Hedonistic leeches who're going for that Lebowski persona. I never understood the appeal behind being a culture-shock bum. It's depressing how today it's a culture-shock phenomenon to be upstanding and actually giving a shit about things in a world where "life is short".
I mean, you play video games and you wank off to furry porn. How ... I just can't see how can one be satisfied with just that sad state of living.
It's not like the world of video gaming is this uncharted sea full of beauty. That contradicts the very dogma of this website. At the very best what you can do is go to the past and cling to whatever was produced back then, just like I or some of you did. But after that, what? You reach your late twenties and all you can do is whine on the internet how Mass Effect 3 has gay romances. You reach a point where you replay your favorite RPG for the hundredth time and you don't feel the fun anymore.

Life is short and beautiful, I agree. Which is why you should get out of your ass and enjoy more than what you have on the table. Moping and being depressed that you can't do so isn't good, but it's miles better than settling for a random common denominator.

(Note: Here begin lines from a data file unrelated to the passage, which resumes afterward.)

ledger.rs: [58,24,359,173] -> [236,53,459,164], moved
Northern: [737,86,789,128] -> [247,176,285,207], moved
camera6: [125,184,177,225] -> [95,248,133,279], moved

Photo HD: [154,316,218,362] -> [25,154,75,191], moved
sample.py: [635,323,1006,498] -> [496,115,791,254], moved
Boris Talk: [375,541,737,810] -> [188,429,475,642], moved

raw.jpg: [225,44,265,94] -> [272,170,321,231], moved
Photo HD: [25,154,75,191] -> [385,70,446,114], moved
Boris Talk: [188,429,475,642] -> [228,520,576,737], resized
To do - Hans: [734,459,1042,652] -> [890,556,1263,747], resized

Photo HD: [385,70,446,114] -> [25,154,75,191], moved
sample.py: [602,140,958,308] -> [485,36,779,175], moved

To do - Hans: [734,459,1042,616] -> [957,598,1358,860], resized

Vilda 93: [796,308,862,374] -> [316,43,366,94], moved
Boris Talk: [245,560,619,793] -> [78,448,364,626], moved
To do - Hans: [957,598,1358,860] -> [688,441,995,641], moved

it's an understandable act of defiance caused by the ever widening gap between rich and poor, an ever increasing connection between your chances in life and the amount of money you have and last but not least the so-called ~pillars of society~ living the role-model of hedonism and shallow fun that you despise so much readily to see for everyone across all the media.
 

Cool name

Arcane
Joined
Oct 14, 2012
Messages
2,149
it's an understandable act of defiance caused by the ever widening gap between rich and poor, an ever increasing connection between your chances in life and the amount of money you have and last but not least the so-called ~pillars of society~ living the role-model of hedonism and shallow fun that you despise so much readily to see for everyone across all the media.

To willingly embrace acedia is anything but an act of defiance.